◆ **Exercise requirements**: In the records below, tally the lines that contain the word "tiling" and give only that number.

◆ **Provided records**:

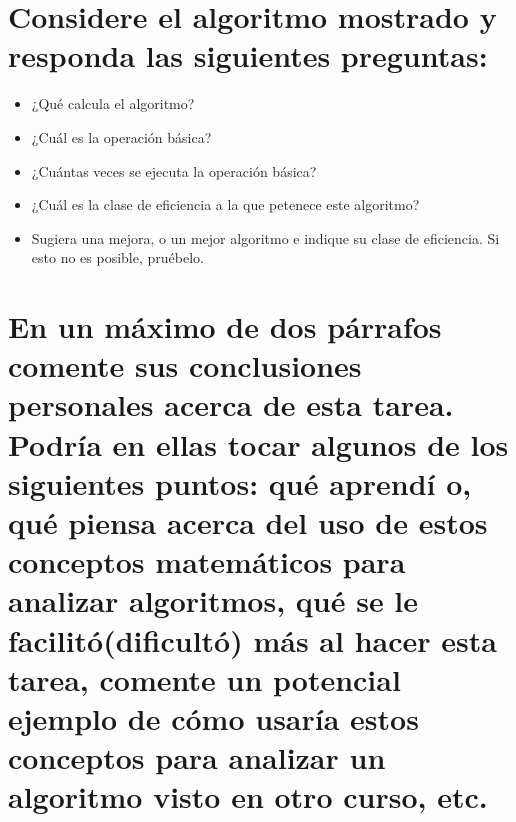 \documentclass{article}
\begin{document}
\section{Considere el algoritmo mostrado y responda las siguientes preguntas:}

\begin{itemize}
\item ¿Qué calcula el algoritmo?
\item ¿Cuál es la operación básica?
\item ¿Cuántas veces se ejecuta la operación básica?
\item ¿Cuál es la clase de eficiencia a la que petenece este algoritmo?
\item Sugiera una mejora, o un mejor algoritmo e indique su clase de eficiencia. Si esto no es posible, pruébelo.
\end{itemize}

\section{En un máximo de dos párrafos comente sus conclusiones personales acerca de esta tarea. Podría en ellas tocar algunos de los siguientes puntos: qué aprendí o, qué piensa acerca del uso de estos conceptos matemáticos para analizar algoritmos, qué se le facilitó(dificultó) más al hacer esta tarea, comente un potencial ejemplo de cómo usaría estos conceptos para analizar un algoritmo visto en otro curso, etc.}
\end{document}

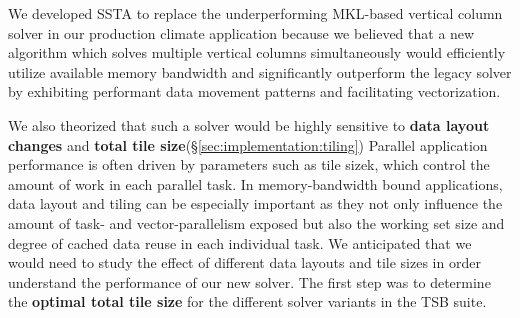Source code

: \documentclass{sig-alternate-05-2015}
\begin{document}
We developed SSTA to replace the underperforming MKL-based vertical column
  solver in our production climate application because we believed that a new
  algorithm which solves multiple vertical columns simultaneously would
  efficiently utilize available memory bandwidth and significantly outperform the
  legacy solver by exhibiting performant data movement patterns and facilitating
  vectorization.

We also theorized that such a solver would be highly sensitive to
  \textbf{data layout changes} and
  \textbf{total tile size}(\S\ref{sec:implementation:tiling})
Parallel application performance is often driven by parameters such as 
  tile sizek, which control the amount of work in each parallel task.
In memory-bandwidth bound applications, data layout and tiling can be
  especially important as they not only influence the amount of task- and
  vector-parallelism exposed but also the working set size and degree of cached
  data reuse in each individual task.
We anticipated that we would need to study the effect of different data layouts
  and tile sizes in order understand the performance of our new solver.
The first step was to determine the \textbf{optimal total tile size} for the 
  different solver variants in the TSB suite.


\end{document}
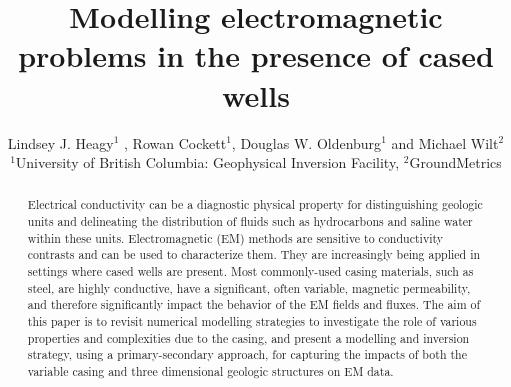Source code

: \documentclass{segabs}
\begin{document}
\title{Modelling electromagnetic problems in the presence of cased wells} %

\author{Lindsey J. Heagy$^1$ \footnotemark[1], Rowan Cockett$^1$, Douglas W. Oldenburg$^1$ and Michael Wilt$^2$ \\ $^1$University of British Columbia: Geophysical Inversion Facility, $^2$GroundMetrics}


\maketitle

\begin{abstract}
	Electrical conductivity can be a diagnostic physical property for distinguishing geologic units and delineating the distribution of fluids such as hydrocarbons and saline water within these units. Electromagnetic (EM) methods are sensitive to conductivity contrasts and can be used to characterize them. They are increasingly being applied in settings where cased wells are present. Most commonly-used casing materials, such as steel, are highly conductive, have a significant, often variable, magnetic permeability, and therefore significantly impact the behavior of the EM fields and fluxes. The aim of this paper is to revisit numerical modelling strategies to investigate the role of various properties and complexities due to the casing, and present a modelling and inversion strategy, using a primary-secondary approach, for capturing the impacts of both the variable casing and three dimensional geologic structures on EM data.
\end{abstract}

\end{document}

◆ **Response box**: 2